| Exercise objective |
Reproduce every record below, character by character.

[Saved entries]
▽

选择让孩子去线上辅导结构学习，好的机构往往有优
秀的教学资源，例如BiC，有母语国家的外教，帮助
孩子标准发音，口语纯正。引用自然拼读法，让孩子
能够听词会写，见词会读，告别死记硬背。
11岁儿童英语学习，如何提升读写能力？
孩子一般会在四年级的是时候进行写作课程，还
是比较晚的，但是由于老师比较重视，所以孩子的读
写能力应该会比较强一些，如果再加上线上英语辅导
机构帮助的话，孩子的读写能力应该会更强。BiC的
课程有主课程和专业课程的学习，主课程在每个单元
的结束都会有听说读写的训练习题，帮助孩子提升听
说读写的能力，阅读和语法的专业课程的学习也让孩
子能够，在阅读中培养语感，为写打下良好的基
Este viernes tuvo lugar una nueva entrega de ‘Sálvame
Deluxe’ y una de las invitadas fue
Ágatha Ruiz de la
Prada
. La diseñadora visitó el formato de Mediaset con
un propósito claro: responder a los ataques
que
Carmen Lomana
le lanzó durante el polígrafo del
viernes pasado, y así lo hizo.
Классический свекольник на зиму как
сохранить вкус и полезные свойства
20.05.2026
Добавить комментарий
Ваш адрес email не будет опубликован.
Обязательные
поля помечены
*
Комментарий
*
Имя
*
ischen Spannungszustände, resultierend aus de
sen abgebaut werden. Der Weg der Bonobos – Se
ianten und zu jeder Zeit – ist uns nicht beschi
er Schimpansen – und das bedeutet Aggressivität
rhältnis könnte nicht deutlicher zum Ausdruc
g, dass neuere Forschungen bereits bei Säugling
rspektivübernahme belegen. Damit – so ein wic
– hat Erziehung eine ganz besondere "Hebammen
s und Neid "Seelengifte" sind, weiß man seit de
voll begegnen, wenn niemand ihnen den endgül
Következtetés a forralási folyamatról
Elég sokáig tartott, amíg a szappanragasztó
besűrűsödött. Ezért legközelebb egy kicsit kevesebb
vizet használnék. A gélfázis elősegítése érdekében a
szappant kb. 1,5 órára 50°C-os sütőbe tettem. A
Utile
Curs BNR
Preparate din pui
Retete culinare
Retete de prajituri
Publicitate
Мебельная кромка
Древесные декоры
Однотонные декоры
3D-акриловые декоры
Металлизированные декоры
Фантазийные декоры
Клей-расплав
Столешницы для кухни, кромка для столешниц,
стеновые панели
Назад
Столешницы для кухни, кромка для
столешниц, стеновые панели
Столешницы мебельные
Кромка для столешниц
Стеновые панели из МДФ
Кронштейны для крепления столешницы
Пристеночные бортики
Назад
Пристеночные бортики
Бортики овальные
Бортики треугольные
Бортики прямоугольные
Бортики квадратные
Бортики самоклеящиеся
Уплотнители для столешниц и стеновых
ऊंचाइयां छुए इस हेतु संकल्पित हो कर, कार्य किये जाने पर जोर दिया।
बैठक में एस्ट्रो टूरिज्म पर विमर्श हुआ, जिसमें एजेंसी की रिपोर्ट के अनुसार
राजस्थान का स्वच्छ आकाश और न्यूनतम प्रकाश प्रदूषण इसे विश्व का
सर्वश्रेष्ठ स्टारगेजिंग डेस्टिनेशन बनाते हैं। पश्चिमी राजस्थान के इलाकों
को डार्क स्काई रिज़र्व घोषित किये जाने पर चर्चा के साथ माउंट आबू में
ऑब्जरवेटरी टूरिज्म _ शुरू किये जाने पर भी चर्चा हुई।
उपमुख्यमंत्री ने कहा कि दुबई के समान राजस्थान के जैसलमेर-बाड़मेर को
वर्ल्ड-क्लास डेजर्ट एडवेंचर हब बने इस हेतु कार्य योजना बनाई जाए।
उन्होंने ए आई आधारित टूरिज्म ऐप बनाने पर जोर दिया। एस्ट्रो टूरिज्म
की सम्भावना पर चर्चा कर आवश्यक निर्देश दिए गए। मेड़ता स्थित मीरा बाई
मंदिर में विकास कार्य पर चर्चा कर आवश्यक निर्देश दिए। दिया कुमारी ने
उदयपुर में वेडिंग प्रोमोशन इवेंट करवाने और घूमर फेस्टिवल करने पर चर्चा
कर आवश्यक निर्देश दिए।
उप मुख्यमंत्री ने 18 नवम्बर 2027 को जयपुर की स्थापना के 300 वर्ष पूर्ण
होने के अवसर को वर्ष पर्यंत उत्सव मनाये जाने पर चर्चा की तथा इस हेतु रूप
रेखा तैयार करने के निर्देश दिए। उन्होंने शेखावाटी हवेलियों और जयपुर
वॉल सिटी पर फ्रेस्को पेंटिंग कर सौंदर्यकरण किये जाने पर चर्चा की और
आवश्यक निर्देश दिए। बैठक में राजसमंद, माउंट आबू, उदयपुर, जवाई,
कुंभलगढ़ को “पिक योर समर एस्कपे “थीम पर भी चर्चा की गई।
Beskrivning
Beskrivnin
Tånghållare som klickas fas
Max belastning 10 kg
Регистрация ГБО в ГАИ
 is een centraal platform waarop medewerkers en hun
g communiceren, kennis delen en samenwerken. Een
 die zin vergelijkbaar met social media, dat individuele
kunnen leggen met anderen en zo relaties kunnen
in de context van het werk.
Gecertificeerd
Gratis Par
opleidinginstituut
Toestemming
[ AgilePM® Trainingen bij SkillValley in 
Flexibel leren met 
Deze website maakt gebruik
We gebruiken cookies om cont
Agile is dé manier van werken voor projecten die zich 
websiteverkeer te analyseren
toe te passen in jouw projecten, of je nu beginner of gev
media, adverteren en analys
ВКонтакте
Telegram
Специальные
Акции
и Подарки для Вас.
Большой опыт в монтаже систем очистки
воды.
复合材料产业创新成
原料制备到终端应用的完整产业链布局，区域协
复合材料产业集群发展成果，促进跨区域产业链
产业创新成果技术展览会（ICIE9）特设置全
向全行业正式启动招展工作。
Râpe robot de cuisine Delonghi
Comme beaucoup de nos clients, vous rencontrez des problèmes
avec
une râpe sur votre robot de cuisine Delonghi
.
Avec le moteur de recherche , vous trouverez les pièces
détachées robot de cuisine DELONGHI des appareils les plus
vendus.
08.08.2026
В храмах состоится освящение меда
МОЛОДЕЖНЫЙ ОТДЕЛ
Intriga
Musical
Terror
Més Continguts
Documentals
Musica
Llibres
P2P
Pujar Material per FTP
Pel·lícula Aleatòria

△

| Written reply |
选择让孩子去线上辅导结构学习，好的机构往往有优
秀的教学资源，例如BiC，有母语国家的外教，帮助
孩子标准发音，口语纯正。引用自然拼读法，让孩子
能够听词会写，见词会读，告别死记硬背。
11岁儿童英语学习，如何提升读写能力？
孩子一般会在四年级的是时候进行写作课程，还
是比较晚的，但是由于老师比较重视，所以孩子的读
写能力应该会比较强一些，如果再加上线上英语辅导
机构帮助的话，孩子的读写能力应该会更强。BiC的
课程有主课程和专业课程的学习，主课程在每个单元
的结束都会有听说读写的训练习题，帮助孩子提升听
说读写的能力，阅读和语法的专业课程的学习也让孩
子能够，在阅读中培养语感，为写打下良好的基
Este viernes tuvo lugar una nueva entrega de ‘Sálvame
Deluxe’ y una de las invitadas fue
Ágatha Ruiz de la
Prada
. La diseñadora visitó el formato de Mediaset con
un propósito claro: responder a los ataques
que
Carmen Lomana
le lanzó durante el polígrafo del
viernes pasado, y así lo hizo.
Классический свекольник на зиму как
сохранить вкус и полезные свойства
20.05.2026
Добавить комментарий
Ваш адрес email не будет опубликован.
Обязательные
поля помечены
*
Комментарий
*
Имя
*
ischen Spannungszustände, resultierend aus de
sen abgebaut werden. Der Weg der Bonobos – Se
ianten und zu jeder Zeit – ist uns nicht beschi
er Schimpansen – und das bedeutet Aggressivität
rhältnis könnte nicht deutlicher zum Ausdruc
g, dass neuere Forschungen bereits bei Säugling
rspektivübernahme belegen. Damit – so ein wic
– hat Erziehung eine ganz besondere "Hebammen
s und Neid "Seelengifte" sind, weiß man seit de
voll begegnen, wenn niemand ihnen den endgül
Következtetés a forralási folyamatról
Elég sokáig tartott, amíg a szappanragasztó
besűrűsödött. Ezért legközelebb egy kicsit kevesebb
vizet használnék. A gélfázis elősegítése érdekében a
szappant kb. 1,5 órára 50°C-os sütőbe tettem. A
Utile
Curs BNR
Preparate din pui
Retete culinare
Retete de prajituri
Publicitate
Мебельная кромка
Древесные декоры
Однотонные декоры
3D-акриловые декоры
Металлизированные декоры
Фантазийные декоры
Клей-расплав
Столешницы для кухни, кромка для столешниц,
стеновые панели
Назад
Столешницы для кухни, кромка для
столешниц, стеновые панели
Столешницы мебельные
Кромка для столешниц
Стеновые панели из МДФ
Кронштейны для крепления столешницы
Пристеночные бортики
Назад
Пристеночные бортики
Бортики овальные
Бортики треугольные
Бортики прямоугольные
Бортики квадратные
Бортики самоклеящиеся
Уплотнители для столешниц и стеновых
ऊंचाइयां छुए इस हेतु संकल्पित हो कर, कार्य किये जाने पर जोर दिया।
बैठक में एस्ट्रो टूरिज्म पर विमर्श हुआ, जिसमें एजेंसी की रिपोर्ट के अनुसार
राजस्थान का स्वच्छ आकाश और न्यूनतम प्रकाश प्रदूषण इसे विश्व का
सर्वश्रेष्ठ स्टारगेजिंग डेस्टिनेशन बनाते हैं। पश्चिमी राजस्थान के इलाकों
को डार्क स्काई रिज़र्व घोषित किये जाने पर चर्चा के साथ माउंट आबू में
ऑब्जरवेटरी टूरिज्म _ शुरू किये जाने पर भी चर्चा हुई।
उपमुख्यमंत्री ने कहा कि दुबई के समान राजस्थान के जैसलमेर-बाड़मेर को
वर्ल्ड-क्लास डेजर्ट एडवेंचर हब बने इस हेतु कार्य योजना बनाई जाए।
उन्होंने ए आई आधारित टूरिज्म ऐप बनाने पर जोर दिया। एस्ट्रो टूरिज्म
की सम्भावना पर चर्चा कर आवश्यक निर्देश दिए गए। मेड़ता स्थित मीरा बाई
मंदिर में विकास कार्य पर चर्चा कर आवश्यक निर्देश दिए। दिया कुमारी ने
उदयपुर में वेडिंग प्रोमोशन इवेंट करवाने और घूमर फेस्टिवल करने पर चर्चा
कर आवश्यक निर्देश दिए।
उप मुख्यमंत्री ने 18 नवम्बर 2027 को जयपुर की स्थापना के 300 वर्ष पूर्ण
होने के अवसर को वर्ष पर्यंत उत्सव मनाये जाने पर चर्चा की तथा इस हेतु रूप
रेखा तैयार करने के निर्देश दिए। उन्होंने शेखावाटी हवेलियों और जयपुर
वॉल सिटी पर फ्रेस्को पेंटिंग कर सौंदर्यकरण किये जाने पर चर्चा की और
आवश्यक निर्देश दिए। बैठक में राजसमंद, माउंट आबू, उदयपुर, जवाई,
कुंभलगढ़ को “पिक योर समर एस्कपे “थीम पर भी चर्चा की गई।
Beskrivning
Beskrivnin
Tånghållare som klickas fas
Max belastning 10 kg
Регистрация ГБО в ГАИ
 is een centraal platform waarop medewerkers en hun
g communiceren, kennis delen en samenwerken. Een
 die zin vergelijkbaar met social media, dat individuele
kunnen leggen met anderen en zo relaties kunnen
in de context van het werk.
Gecertificeerd
Gratis Par
opleidinginstituut
Toestemming
[ AgilePM® Trainingen bij SkillValley in 
Flexibel leren met 
Deze website maakt gebruik
We gebruiken cookies om cont
Agile is dé manier van werken voor projecten die zich 
websiteverkeer te analyseren
toe te passen in jouw projecten, of je nu beginner of gev
media, adverteren en analys
ВКонтакте
Telegram
Специальные
Акции
и Подарки для Вас.
Большой опыт в монтаже систем очистки
воды.
复合材料产业创新成
原料制备到终端应用的完整产业链布局，区域协
复合材料产业集群发展成果，促进跨区域产业链
产业创新成果技术展览会（ICIE9）特设置全
向全行业正式启动招展工作。
Râpe robot de cuisine Delonghi
Comme beaucoup de nos clients, vous rencontrez des problèmes
avec
une râpe sur votre robot de cuisine Delonghi
.
Avec le moteur de recherche , vous trouverez les pièces
détachées robot de cuisine DELONGHI des appareils les plus
vendus.
08.08.2026
В храмах состоится освящение меда
МОЛОДЕЖНЫЙ ОТДЕЛ
Intriga
Musical
Terror
Més Continguts
Documentals
Musica
Llibres
P2P
Pujar Material per FTP
Pel·lícula Aleatòria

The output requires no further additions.